● WHAT THE TASK ASKS
Count the lines in the listing below that contain the word "down" and report that number alone.

● SUPPLIED MATERIAL
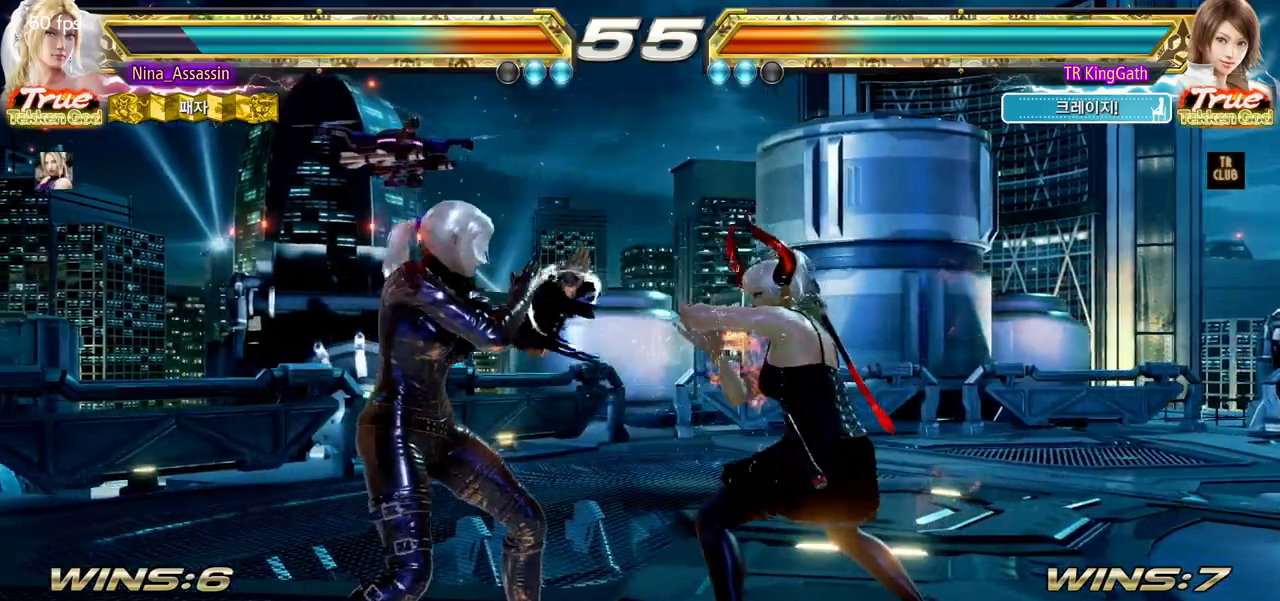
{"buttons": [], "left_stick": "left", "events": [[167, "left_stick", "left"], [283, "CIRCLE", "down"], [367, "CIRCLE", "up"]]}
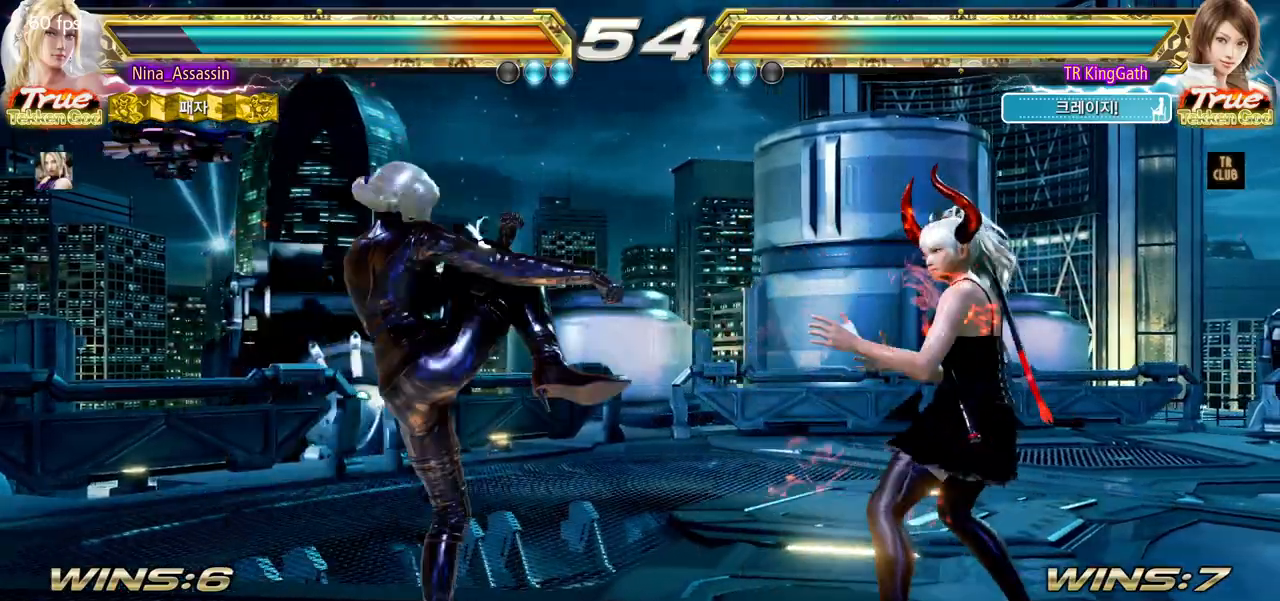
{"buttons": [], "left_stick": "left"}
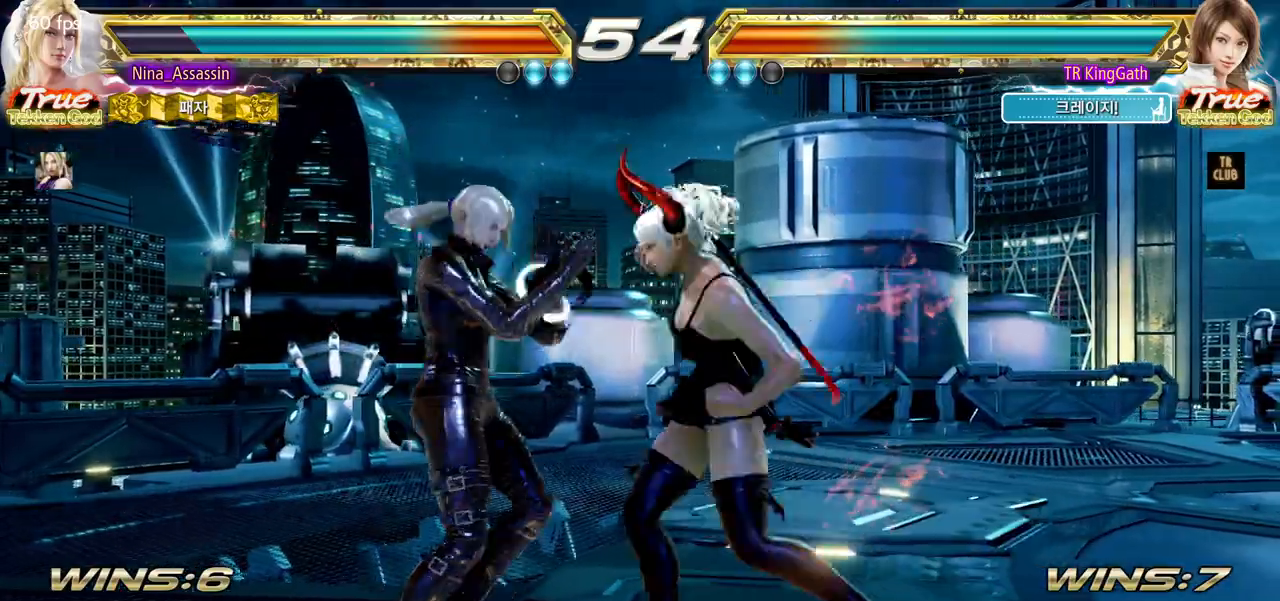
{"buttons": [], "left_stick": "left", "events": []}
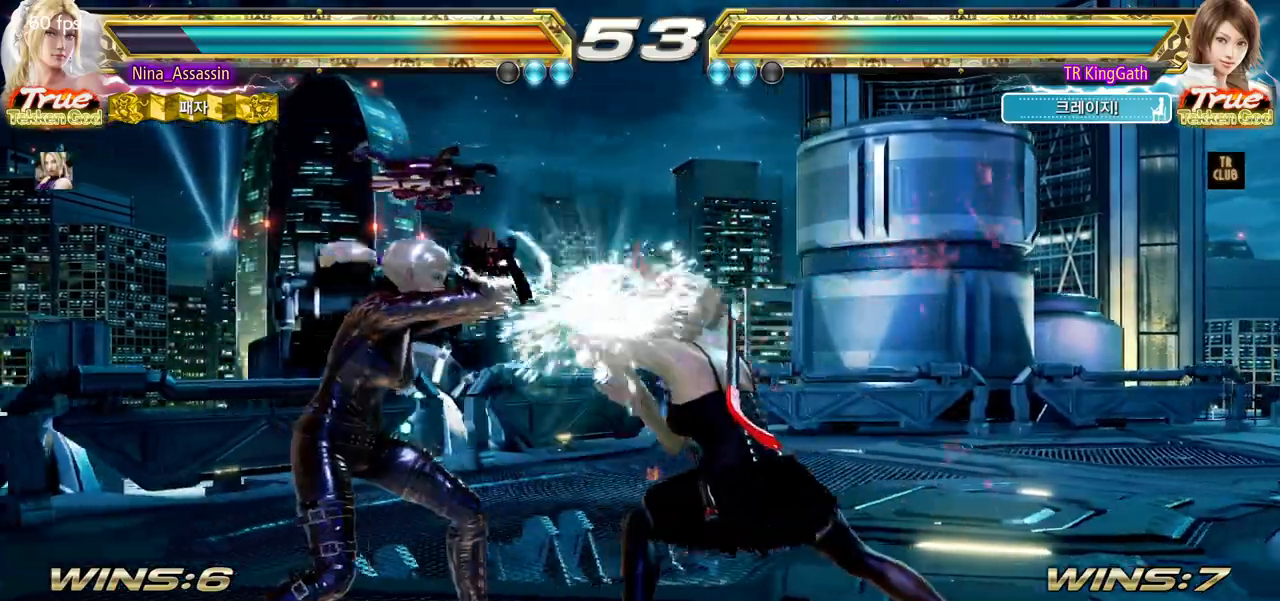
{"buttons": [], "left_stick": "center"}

---

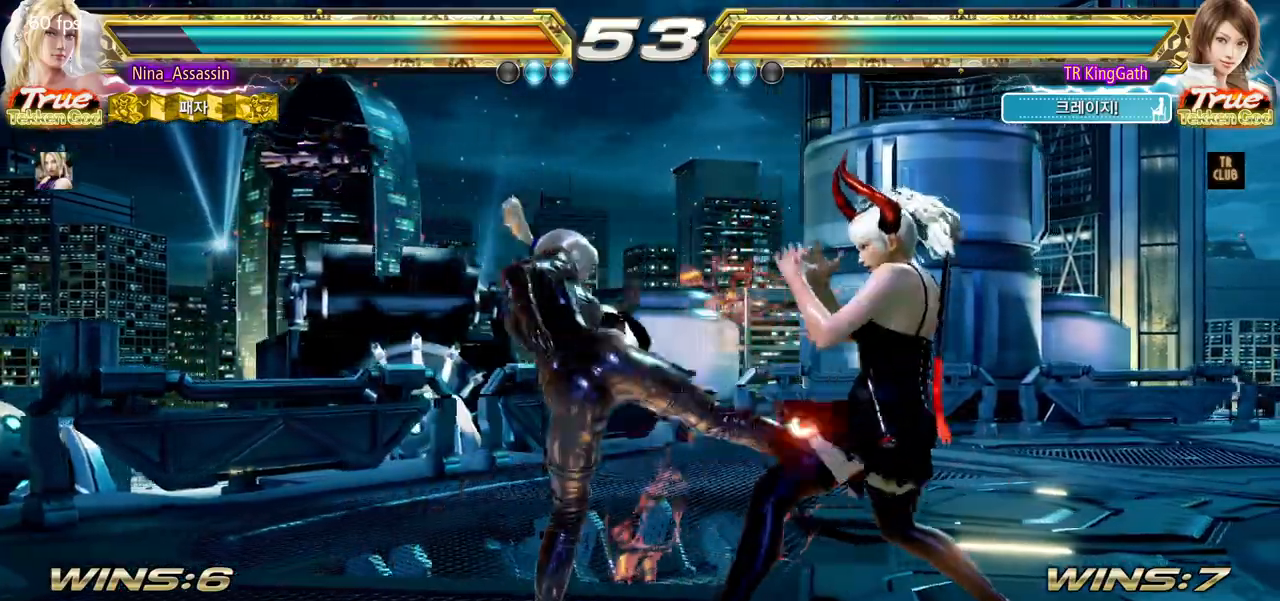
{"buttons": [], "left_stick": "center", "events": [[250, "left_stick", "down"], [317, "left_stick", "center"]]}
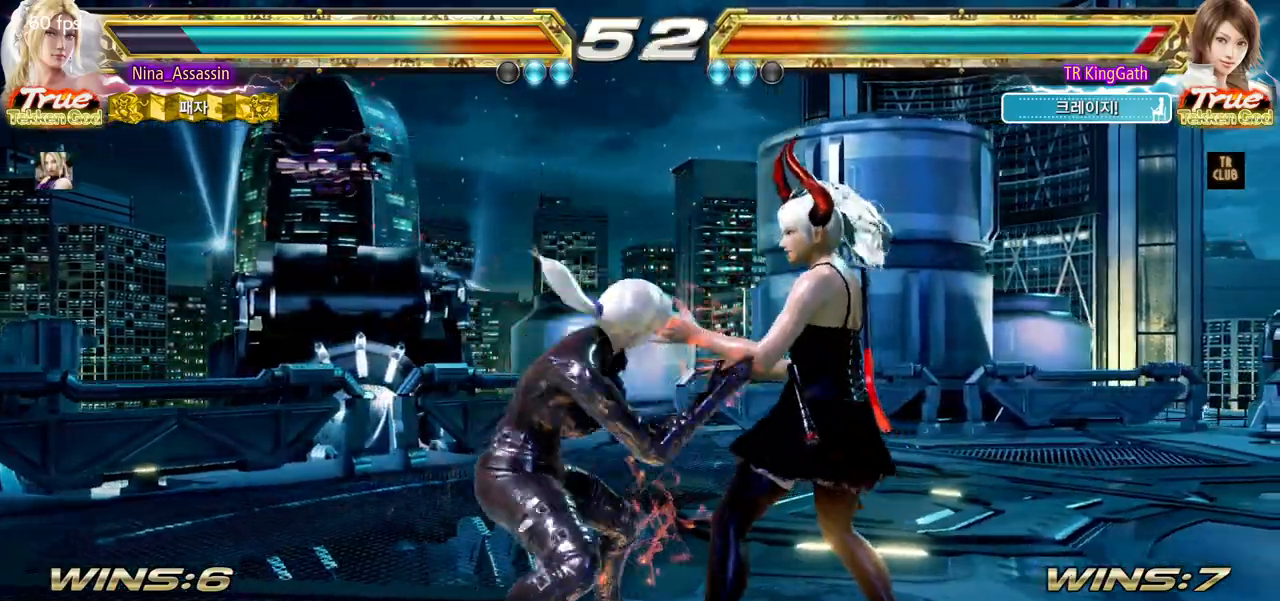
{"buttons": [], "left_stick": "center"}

● OUTPUT FOR THIS EXERCISE
2